Which one is better and quicker

Sent from my DROIDX using Tapatalk


----------



## Jnehama (Jun 9, 2011)

If you want to do any kind of theming you need deodexed version. Here's a good explanation :

http://www.droidxforums.com/forum/hacking-help/21960-deodexing-explained-how.html

Sent from my DROIDX using Tapatalk


----------



## Franzferdinan51 (Jun 14, 2011)

Perfect exactly what I wanted thanks

Sent from my DROIDX using Tapatalk


----------



## PatHoge (Jun 7, 2011)

Funny little misconception going around, apparently. P3Droid posted this on this twitter about a week ago.


> This is going to be a very long post: This is for those who want to learn if not don't read. There is a misconception about odex/deodex and when it is needed. For this post I'm simply going to talke about framework and theming. You DO NOT need to deodex firmware to theme it or to change the framework. You only need to deodex firmware in order to use it across platforms.

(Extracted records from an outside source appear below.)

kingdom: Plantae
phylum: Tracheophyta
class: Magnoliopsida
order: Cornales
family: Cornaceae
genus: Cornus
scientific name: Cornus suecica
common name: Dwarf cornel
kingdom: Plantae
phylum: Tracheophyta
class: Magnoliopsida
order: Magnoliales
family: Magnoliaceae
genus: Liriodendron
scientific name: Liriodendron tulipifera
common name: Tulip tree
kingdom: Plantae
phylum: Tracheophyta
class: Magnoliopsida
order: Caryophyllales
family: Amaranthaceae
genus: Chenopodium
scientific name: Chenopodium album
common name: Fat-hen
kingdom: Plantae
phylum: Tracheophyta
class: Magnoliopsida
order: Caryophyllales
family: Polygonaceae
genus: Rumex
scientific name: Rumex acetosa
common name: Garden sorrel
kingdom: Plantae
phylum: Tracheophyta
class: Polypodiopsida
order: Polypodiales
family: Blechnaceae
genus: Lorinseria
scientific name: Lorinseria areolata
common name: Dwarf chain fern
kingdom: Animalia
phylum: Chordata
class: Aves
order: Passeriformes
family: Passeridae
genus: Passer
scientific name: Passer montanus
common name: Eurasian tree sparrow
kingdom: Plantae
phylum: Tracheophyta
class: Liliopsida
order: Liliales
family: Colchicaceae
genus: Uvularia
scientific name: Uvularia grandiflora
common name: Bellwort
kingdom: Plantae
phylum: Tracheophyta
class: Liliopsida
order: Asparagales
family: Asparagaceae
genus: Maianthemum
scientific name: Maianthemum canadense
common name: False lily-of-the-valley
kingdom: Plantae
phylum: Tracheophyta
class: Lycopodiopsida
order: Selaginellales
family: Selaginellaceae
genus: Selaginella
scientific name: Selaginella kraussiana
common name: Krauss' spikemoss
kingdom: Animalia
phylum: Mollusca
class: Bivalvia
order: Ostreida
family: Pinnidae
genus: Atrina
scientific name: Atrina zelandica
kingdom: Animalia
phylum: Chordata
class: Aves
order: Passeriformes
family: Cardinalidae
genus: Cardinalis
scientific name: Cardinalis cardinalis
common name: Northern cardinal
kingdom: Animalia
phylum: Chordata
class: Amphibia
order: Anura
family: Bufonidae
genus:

The obsession with deodex is unhealthy and leads people further from the truth. Themers can theme the entire firmware without needing to deodex the firmware, as the edits are being made in the .apk file. http://Framework-res.apk edits DO NOT need deodexed firmware to work properly. In the only important reason to deodex the X framework at all is so that you can change the services jar. Otherwise all the changes you are getting from themes can be done on an odexed firmware build. There are some more advanced things that can be done more easily on a deodexed build but are not needed at all.


----------



## zoe (Jun 15, 2011)

if your looking at installing a well built rom, from reading what p3droid is saying it won't really matter if your odexed or deodexed. my preference is for deodexed, but I myself may have been uninformed... at least it makes the file folders less cluttered


----------